** Exercise data follows **
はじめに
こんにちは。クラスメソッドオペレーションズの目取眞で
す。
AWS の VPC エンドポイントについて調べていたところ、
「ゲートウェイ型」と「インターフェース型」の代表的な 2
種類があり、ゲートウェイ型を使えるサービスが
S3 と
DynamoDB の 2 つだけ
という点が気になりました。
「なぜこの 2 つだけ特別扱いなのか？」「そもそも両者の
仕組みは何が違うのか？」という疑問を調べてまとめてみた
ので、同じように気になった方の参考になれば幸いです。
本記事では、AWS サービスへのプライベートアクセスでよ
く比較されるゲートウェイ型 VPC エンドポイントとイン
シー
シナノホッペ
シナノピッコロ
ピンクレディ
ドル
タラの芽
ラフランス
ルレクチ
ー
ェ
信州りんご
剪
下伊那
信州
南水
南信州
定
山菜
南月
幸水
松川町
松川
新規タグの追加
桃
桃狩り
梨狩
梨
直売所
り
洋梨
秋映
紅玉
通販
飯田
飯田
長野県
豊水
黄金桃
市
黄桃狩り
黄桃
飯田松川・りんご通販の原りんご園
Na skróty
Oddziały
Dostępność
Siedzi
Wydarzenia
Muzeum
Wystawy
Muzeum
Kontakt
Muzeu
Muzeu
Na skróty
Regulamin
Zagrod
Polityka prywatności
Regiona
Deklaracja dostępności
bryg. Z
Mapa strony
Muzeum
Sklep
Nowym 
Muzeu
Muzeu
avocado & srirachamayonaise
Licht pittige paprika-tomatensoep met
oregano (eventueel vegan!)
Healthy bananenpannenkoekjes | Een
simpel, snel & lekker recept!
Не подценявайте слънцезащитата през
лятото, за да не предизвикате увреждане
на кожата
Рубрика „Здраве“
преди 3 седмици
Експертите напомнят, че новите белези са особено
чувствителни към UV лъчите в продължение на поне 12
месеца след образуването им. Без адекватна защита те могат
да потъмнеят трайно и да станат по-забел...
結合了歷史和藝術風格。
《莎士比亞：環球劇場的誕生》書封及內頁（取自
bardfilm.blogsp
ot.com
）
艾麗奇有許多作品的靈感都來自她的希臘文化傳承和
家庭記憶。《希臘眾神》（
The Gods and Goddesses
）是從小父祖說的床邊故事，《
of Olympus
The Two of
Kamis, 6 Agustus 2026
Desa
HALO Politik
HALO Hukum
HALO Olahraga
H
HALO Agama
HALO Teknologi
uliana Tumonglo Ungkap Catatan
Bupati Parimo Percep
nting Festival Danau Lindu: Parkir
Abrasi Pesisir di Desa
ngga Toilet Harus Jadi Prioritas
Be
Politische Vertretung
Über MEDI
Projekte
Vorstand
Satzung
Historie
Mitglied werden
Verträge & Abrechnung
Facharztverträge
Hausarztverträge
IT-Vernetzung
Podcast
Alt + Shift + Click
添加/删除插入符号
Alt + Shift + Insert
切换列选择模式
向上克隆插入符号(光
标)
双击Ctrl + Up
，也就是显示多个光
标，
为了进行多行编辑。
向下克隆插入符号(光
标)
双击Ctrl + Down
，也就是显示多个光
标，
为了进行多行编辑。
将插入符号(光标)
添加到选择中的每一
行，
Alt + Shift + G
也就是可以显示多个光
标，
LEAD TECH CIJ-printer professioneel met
** End of Exercise data **
(Exercise):
Each line of the data must come back exactly as written.

(Problem solution):
はじめに
こんにちは。クラスメソッドオペレーションズの目取眞で
す。
AWS の VPC エンドポイントについて調べていたところ、
「ゲートウェイ型」と「インターフェース型」の代表的な 2
種類があり、ゲートウェイ型を使えるサービスが
S3 と
DynamoDB の 2 つだけ
という点が気になりました。
「なぜこの 2 つだけ特別扱いなのか？」「そもそも両者の
仕組みは何が違うのか？」という疑問を調べてまとめてみた
ので、同じように気になった方の参考になれば幸いです。
本記事では、AWS サービスへのプライベートアクセスでよ
く比較されるゲートウェイ型 VPC エンドポイントとイン
シー
シナノホッペ
シナノピッコロ
ピンクレディ
ドル
タラの芽
ラフランス
ルレクチ
ー
ェ
信州りんご
剪
下伊那
信州
南水
南信州
定
山菜
南月
幸水
松川町
松川
新規タグの追加
桃
桃狩り
梨狩
梨
直売所
り
洋梨
秋映
紅玉
通販
飯田
飯田
長野県
豊水
黄金桃
市
黄桃狩り
黄桃
飯田松川・りんご通販の原りんご園
Na skróty
Oddziały
Dostępność
Siedzi
Wydarzenia
Muzeum
Wystawy
Muzeum
Kontakt
Muzeu
Muzeu
Na skróty
Regulamin
Zagrod
Polityka prywatności
Regiona
Deklaracja dostępności
bryg. Z
Mapa strony
Muzeum
Sklep
Nowym 
Muzeu
Muzeu
avocado & srirachamayonaise
Licht pittige paprika-tomatensoep met
oregano (eventueel vegan!)
Healthy bananenpannenkoekjes | Een
simpel, snel & lekker recept!
Не подценявайте слънцезащитата през
лятото, за да не предизвикате увреждане
на кожата
Рубрика „Здраве“
преди 3 седмици
Експертите напомнят, че новите белези са особено
чувствителни към UV лъчите в продължение на поне 12
месеца след образуването им. Без адекватна защита те могат
да потъмнеят трайно и да станат по-забел...
結合了歷史和藝術風格。
《莎士比亞：環球劇場的誕生》書封及內頁（取自
bardfilm.blogsp
ot.com
）
艾麗奇有許多作品的靈感都來自她的希臘文化傳承和
家庭記憶。《希臘眾神》（
The Gods and Goddesses
）是從小父祖說的床邊故事，《
of Olympus
The Two of
Kamis, 6 Agustus 2026
Desa
HALO Politik
HALO Hukum
HALO Olahraga
H
HALO Agama
HALO Teknologi
uliana Tumonglo Ungkap Catatan
Bupati Parimo Percep
nting Festival Danau Lindu: Parkir
Abrasi Pesisir di Desa
ngga Toilet Harus Jadi Prioritas
Be
Politische Vertretung
Über MEDI
Projekte
Vorstand
Satzung
Historie
Mitglied werden
Verträge & Abrechnung
Facharztverträge
Hausarztverträge
IT-Vernetzung
Podcast
Alt + Shift + Click
添加/删除插入符号
Alt + Shift + Insert
切换列选择模式
向上克隆插入符号(光
标)
双击Ctrl + Up
，也就是显示多个光
标，
为了进行多行编辑。
向下克隆插入符号(光
标)
双击Ctrl + Down
，也就是显示多个光
标，
为了进行多行编辑。
将插入符号(光标)
添加到选择中的每一
行，
Alt + Shift + G
也就是可以显示多个光
标，
LEAD TECH CIJ-printer professioneel met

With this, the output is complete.